Агнесса неслышно вошла в комнату. Здесь был порядок, все вещи лежали на своих местах, и лишь в одном углу громоздился задвинутый туда мольберт, а под ним валялись коробки с красками, кисти, какие-то скомканные тряпочки. Обычно все это, любовно собранное, стояло посреди комнаты и никогда еще не валялось целую неделю, покрытое пылью, в дальнем углу.

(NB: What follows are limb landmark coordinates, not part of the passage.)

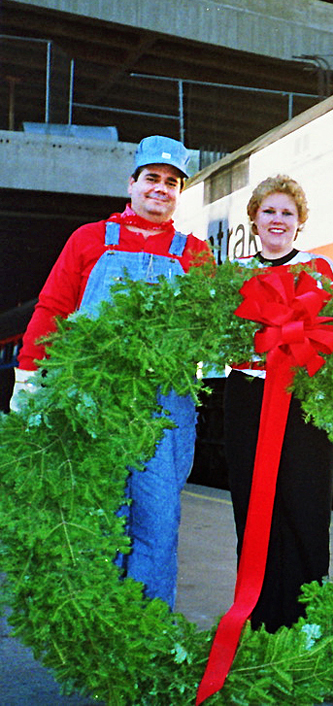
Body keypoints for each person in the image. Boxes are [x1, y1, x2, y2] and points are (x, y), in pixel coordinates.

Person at [12, 135, 211, 609]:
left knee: (157, 521)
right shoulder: (88, 239)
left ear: (179, 192)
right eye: (152, 179)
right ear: (132, 183)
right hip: (90, 402)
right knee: (95, 512)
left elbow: (208, 325)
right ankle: (96, 628)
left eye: (171, 182)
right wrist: (27, 377)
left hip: (162, 409)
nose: (160, 189)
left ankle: (145, 634)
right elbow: (54, 309)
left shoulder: (195, 254)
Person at [224, 174, 333, 632]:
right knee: (254, 507)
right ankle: (259, 619)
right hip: (249, 397)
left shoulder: (318, 270)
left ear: (299, 224)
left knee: (305, 506)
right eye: (269, 211)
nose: (278, 219)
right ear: (254, 219)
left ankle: (305, 621)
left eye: (287, 213)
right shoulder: (233, 275)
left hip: (303, 397)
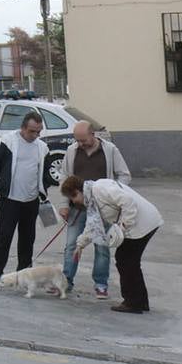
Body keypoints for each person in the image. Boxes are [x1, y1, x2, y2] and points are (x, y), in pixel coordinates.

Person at [60, 174, 163, 314]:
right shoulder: (92, 200)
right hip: (143, 223)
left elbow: (128, 202)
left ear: (77, 191)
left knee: (125, 260)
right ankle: (140, 301)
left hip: (143, 223)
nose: (74, 202)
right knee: (129, 261)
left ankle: (132, 302)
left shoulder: (100, 188)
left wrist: (123, 226)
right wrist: (80, 245)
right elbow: (92, 226)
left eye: (73, 198)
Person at [59, 121, 132, 299]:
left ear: (93, 134)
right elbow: (64, 176)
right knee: (71, 245)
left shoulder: (110, 150)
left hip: (103, 209)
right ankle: (65, 282)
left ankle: (101, 284)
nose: (80, 144)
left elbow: (125, 174)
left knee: (102, 247)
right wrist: (63, 203)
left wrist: (113, 192)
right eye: (77, 140)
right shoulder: (72, 150)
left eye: (83, 140)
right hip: (77, 208)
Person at [0, 112, 50, 288]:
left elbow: (44, 173)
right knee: (3, 237)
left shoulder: (42, 147)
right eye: (32, 131)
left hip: (31, 200)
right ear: (22, 128)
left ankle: (24, 274)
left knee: (27, 239)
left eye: (39, 131)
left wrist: (43, 191)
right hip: (10, 199)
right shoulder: (7, 141)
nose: (35, 135)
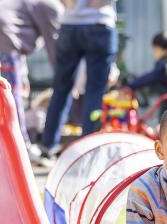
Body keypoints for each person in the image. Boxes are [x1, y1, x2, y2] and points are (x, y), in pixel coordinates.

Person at [40, 0, 119, 156]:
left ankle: (47, 146)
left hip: (69, 25)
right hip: (99, 23)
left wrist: (74, 6)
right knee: (95, 91)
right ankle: (88, 149)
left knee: (61, 89)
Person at [0, 0, 63, 164]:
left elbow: (20, 45)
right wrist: (63, 79)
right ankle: (21, 145)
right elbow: (54, 46)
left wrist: (23, 76)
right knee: (12, 98)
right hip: (5, 34)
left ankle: (3, 143)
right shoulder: (53, 6)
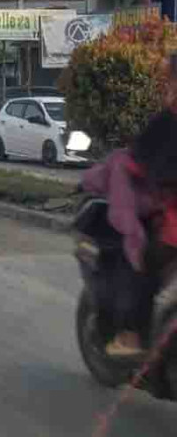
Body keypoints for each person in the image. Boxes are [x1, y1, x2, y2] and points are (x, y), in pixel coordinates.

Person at [82, 110, 177, 356]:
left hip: (167, 225)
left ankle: (132, 337)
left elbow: (138, 169)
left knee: (138, 264)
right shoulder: (164, 123)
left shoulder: (166, 123)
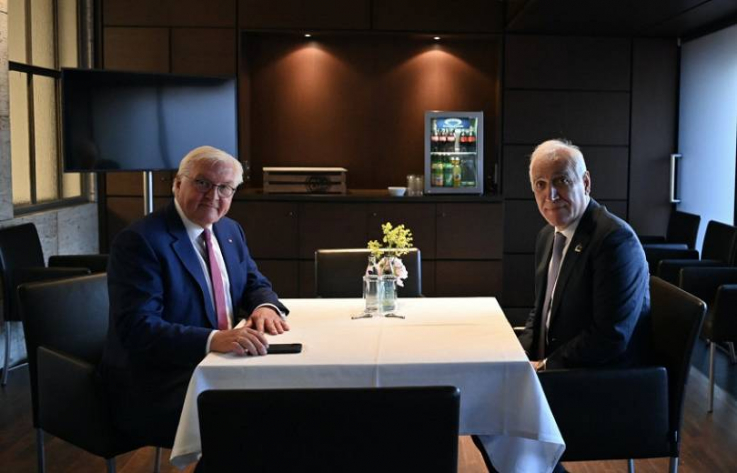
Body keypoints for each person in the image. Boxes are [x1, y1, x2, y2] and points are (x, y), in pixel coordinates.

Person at [99, 145, 290, 449]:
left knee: (291, 396)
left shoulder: (229, 230)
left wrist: (265, 306)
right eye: (203, 183)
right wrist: (213, 339)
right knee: (259, 417)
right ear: (177, 184)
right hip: (162, 380)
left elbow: (253, 281)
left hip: (223, 363)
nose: (213, 195)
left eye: (225, 188)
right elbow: (137, 328)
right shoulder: (140, 241)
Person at [518, 139, 650, 371]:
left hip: (598, 378)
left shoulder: (615, 241)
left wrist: (545, 366)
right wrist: (520, 356)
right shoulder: (547, 236)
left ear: (586, 182)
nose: (550, 195)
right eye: (540, 184)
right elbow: (540, 312)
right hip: (558, 365)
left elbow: (609, 337)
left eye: (561, 181)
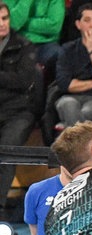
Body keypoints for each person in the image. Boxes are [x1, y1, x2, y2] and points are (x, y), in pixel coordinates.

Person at [0, 1, 37, 218]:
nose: (2, 24)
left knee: (5, 150)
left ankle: (0, 211)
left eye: (5, 18)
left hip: (19, 112)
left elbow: (23, 80)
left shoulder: (24, 46)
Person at [5, 0, 64, 76]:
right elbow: (13, 24)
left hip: (46, 44)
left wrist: (24, 23)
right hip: (18, 43)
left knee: (60, 55)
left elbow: (54, 26)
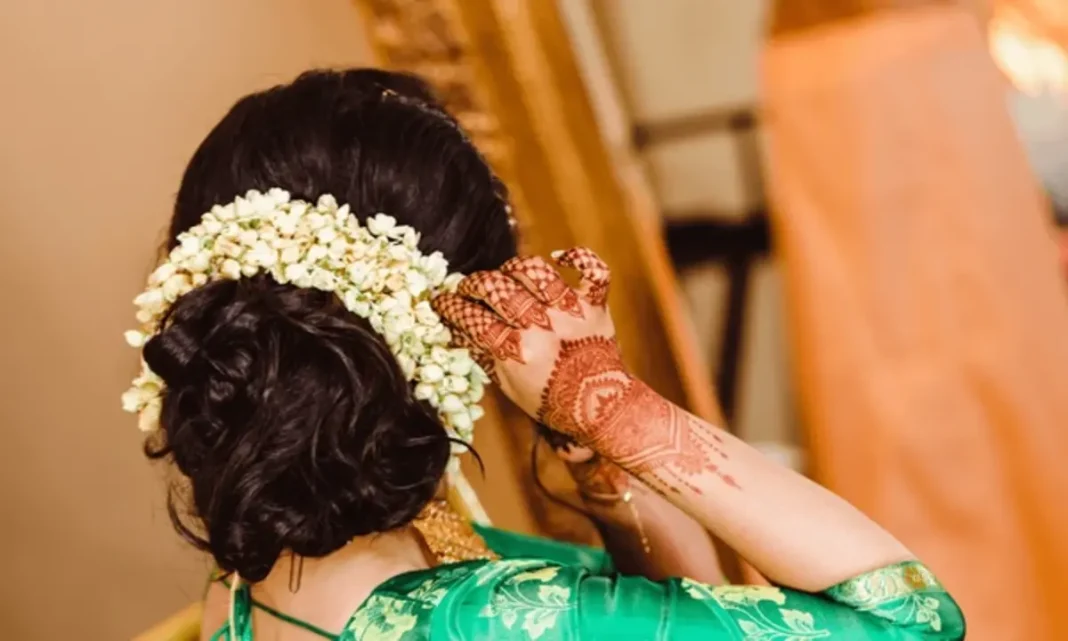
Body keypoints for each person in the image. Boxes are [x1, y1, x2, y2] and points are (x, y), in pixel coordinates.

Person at [123, 69, 965, 640]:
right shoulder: (491, 618)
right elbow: (911, 617)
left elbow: (683, 605)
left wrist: (614, 487)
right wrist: (614, 404)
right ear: (456, 335)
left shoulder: (256, 582)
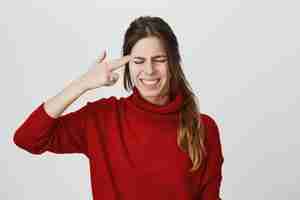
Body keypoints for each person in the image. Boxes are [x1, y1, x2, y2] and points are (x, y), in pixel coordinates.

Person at [13, 15, 224, 200]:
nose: (149, 70)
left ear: (173, 64)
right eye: (139, 61)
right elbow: (28, 138)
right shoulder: (102, 118)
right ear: (127, 65)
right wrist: (82, 84)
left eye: (159, 59)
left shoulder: (203, 127)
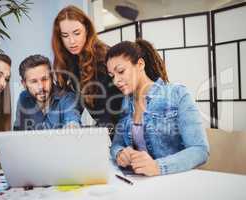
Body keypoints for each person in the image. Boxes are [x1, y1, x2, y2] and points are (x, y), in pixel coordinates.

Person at [106, 39, 209, 176]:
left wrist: (157, 166)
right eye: (112, 76)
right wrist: (120, 153)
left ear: (140, 64)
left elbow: (200, 150)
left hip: (175, 181)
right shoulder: (126, 103)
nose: (116, 81)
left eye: (121, 71)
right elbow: (116, 144)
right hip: (141, 183)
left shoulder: (177, 94)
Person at [51, 5, 122, 132]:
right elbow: (72, 100)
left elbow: (113, 108)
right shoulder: (70, 60)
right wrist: (72, 121)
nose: (72, 41)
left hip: (121, 126)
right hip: (105, 127)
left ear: (87, 30)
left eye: (77, 33)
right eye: (65, 35)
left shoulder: (104, 57)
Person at [13, 54, 81, 130]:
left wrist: (72, 125)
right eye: (34, 81)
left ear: (52, 78)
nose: (41, 87)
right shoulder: (23, 98)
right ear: (24, 84)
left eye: (44, 79)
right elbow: (17, 131)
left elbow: (72, 120)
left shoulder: (67, 97)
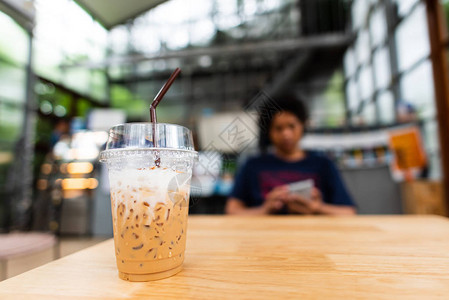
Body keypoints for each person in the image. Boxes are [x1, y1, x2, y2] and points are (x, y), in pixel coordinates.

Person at [226, 93, 356, 215]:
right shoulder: (252, 166)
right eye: (278, 128)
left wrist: (317, 208)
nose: (286, 134)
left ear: (302, 126)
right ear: (268, 132)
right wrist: (265, 209)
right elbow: (232, 212)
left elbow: (348, 213)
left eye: (291, 126)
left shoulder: (323, 164)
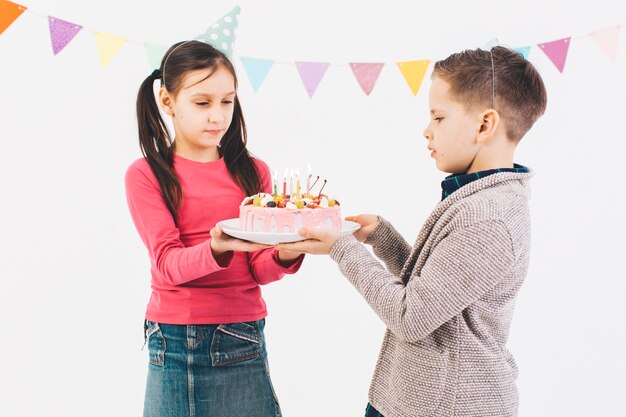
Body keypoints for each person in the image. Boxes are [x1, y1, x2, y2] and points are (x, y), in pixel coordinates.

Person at [277, 46, 547, 417]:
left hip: (446, 407)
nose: (427, 130)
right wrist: (383, 240)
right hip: (422, 399)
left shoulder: (489, 218)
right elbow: (440, 295)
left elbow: (412, 316)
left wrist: (342, 249)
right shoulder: (479, 200)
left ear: (485, 125)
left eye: (438, 117)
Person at [125, 40, 303, 417]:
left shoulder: (253, 172)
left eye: (227, 101)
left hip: (239, 336)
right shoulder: (146, 175)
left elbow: (259, 266)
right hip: (170, 341)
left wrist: (288, 250)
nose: (218, 116)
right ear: (168, 101)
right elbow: (167, 264)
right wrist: (218, 248)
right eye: (202, 103)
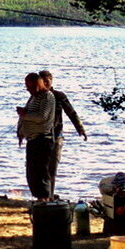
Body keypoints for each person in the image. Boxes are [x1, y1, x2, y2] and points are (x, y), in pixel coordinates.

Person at [38, 70, 87, 199]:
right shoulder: (37, 97)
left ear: (51, 81)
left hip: (56, 136)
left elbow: (71, 112)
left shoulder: (59, 96)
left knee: (52, 168)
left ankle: (49, 196)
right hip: (40, 137)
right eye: (43, 81)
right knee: (40, 169)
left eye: (47, 81)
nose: (45, 84)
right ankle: (42, 196)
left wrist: (80, 128)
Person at [16, 72, 55, 200]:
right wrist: (20, 132)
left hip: (42, 139)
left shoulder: (47, 96)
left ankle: (44, 198)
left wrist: (25, 114)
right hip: (32, 139)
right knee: (32, 172)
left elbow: (42, 117)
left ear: (37, 84)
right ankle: (39, 198)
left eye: (30, 86)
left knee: (41, 171)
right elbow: (25, 116)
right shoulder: (33, 97)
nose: (28, 89)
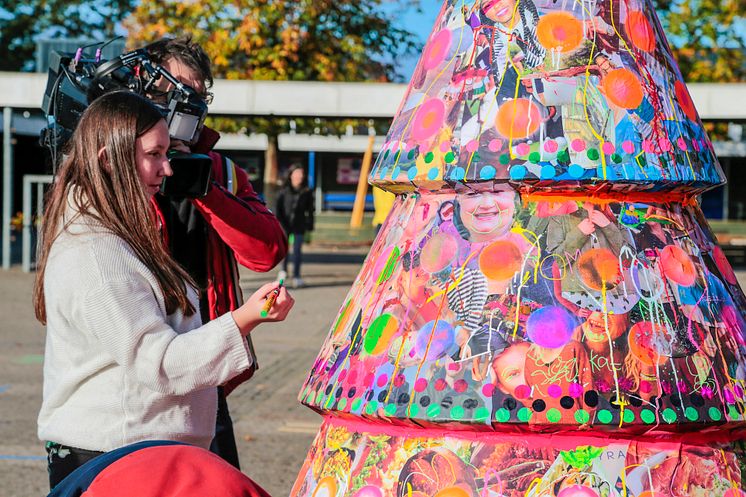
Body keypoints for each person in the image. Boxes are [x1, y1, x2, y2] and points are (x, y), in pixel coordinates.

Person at [33, 91, 295, 489]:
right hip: (115, 455)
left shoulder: (112, 234)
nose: (167, 169)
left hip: (134, 449)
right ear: (109, 160)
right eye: (154, 155)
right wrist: (246, 318)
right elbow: (159, 362)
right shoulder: (97, 251)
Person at [143, 37, 288, 469]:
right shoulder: (113, 167)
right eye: (177, 93)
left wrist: (203, 186)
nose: (188, 106)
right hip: (136, 366)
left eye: (198, 96)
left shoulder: (221, 170)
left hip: (204, 361)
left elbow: (266, 250)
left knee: (217, 479)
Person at [275, 165, 315, 288]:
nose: (299, 177)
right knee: (284, 249)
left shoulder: (307, 191)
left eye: (301, 175)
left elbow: (310, 210)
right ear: (291, 175)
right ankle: (283, 271)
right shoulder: (283, 191)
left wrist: (310, 224)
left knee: (297, 251)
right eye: (296, 174)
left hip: (299, 225)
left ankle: (297, 276)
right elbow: (278, 209)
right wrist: (280, 223)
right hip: (284, 224)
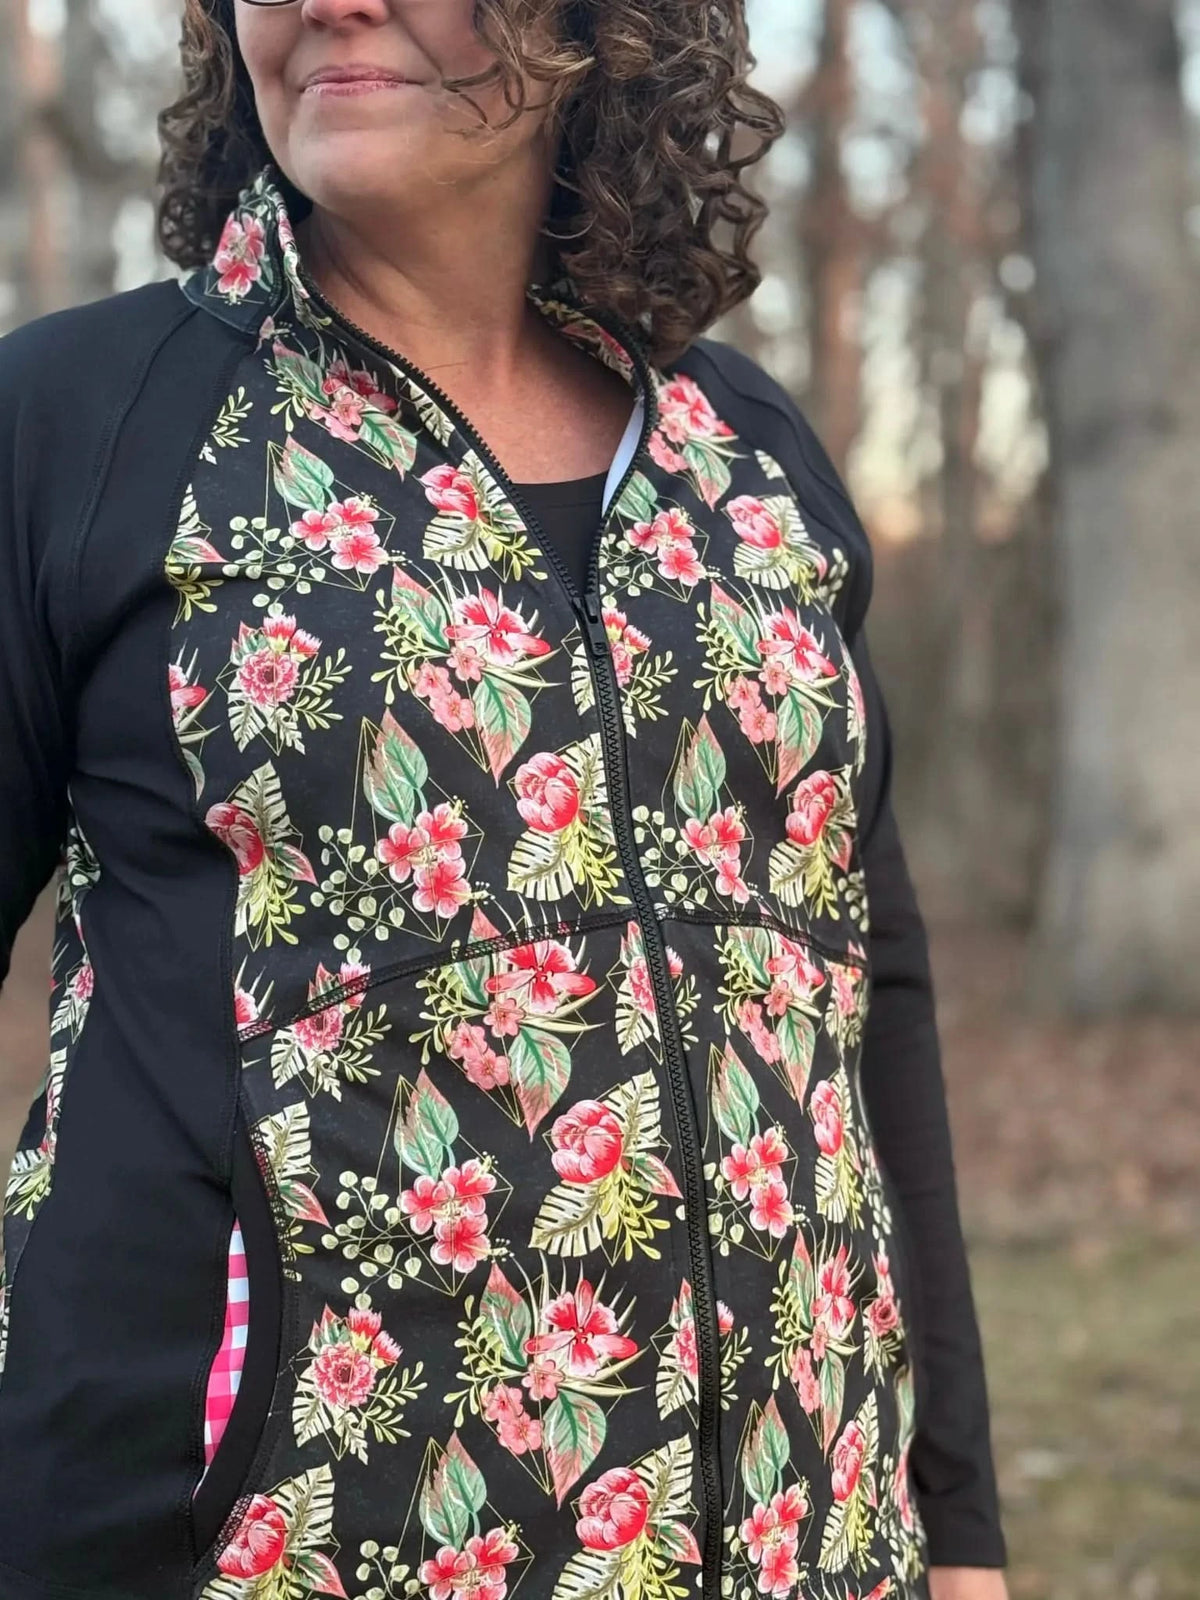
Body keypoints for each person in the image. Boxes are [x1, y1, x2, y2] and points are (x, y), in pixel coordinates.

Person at [0, 3, 1009, 1598]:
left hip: (803, 1540)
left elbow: (864, 983)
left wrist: (956, 1518)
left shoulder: (745, 456)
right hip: (245, 1546)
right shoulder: (76, 427)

— Почему ты больше не рисуешь, Джесс? — спросила Агнесса, невесомо кладя ладонь на голову дочери.
Девочка повернулась и улыбнулась прозрачно-печальной улыбкой.
— У меня не получается, — с виноватым вздохом произнесла она.
— Но ведь раньше тебе нравились твои рисунки, — сказала Агнесса. — Что же случилось теперь?
Девочка пожала плечами.
— Не знаю. Но теперь они мне не нравятся, мама.
— Почему?
Джессика задумалась.
— Потому, — отвечала она, — что я не могу нарисовать то, что хочу. В уме у меня много всяких картин, я очень хорошо их вижу, но, когда начинаю рисовать, получается какая-то мазня.
Агнесса поняла, в чем дело: воображение пошло дальше навыков, это и мучило Джессику. Но разве неудовлетворенность собою не есть знак особой благодати Божьей?
— Может, тебе стоит поучиться? Найдем хорошего учителя, он покажет тебе необходимые приемы или как это там называется?
Девочка сморщила нос.
— Нет. Учитель заставит меня рисовать что-нибудь скучное, придумает разные неинтересные занятия, упражнения… Это будет опять как те гаммы. Не хочу!